For each account, total its exposure m and form its exposure-weighted average claim.
Set Z = m / (m + k); a bigger account automatically earns a higher Z.
Blend: credibility premium = Z × own average + (1 − Z) × collective mean.

Honest limits

Bühlmann-Straub leans on one structural assumption worth stating plainly: it assumes each risk's process variance is inversely proportional to its exposure, the clean Poisson-style scaling where doubling the lives halves the variance of the average. That holds beautifully for independent, homogeneous risk units. It frays when the units are not independent — a single factory fire can hit hundreds of 'lives' at once, so a 5,000-life account is not really 5,000 independent coin flips, and its true volatility shrinks slower than the model assumes. When that happens, the model hands a large account more credibility than it has truly earned.
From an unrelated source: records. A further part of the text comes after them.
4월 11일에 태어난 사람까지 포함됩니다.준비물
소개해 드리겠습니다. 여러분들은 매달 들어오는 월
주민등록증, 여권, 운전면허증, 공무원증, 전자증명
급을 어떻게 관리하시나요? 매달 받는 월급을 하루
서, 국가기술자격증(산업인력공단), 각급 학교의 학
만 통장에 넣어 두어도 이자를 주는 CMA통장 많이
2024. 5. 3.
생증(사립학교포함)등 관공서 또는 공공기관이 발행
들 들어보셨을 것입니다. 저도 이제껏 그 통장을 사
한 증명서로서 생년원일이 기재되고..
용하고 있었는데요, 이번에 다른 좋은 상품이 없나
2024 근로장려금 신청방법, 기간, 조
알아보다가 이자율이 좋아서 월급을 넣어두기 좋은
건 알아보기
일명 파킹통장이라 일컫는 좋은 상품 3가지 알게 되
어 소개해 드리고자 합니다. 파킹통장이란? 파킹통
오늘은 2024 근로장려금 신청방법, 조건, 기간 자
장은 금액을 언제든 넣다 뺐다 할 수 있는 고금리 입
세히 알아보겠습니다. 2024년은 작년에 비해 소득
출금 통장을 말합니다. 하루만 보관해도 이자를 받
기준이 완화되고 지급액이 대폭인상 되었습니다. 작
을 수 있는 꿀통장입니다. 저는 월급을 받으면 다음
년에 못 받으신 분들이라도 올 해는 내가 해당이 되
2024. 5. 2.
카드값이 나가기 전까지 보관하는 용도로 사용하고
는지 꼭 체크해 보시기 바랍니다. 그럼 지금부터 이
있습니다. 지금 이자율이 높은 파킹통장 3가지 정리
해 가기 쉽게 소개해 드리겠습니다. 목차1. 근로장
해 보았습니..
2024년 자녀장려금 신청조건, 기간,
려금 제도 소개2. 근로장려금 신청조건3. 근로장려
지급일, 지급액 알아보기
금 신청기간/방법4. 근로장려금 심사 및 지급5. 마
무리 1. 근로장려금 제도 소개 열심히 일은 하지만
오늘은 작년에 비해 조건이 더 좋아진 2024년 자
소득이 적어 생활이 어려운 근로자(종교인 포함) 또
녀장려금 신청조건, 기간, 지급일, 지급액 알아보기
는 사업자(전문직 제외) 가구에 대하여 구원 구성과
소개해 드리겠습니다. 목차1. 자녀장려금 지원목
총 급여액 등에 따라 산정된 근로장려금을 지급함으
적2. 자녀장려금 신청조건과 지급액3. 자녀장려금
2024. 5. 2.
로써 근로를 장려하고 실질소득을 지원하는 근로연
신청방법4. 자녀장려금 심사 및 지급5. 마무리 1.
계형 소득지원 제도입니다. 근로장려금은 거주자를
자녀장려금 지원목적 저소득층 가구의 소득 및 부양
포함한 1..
Two more honest cautions. First, the exposure measure must be the right one — payroll, headcount, sales — and measured correctly; if an account is 'large' only on paper, its high Z will confidently mislead. Second, what comes out is still a credibility premium: a best estimate of expected loss, not a finished price. It must still be loaded for expenses, profit and risk margin before it becomes a gross premium anyone can sell. The credibility blend answers 'what will this cost?', not 'what should we charge?' — those are different questions.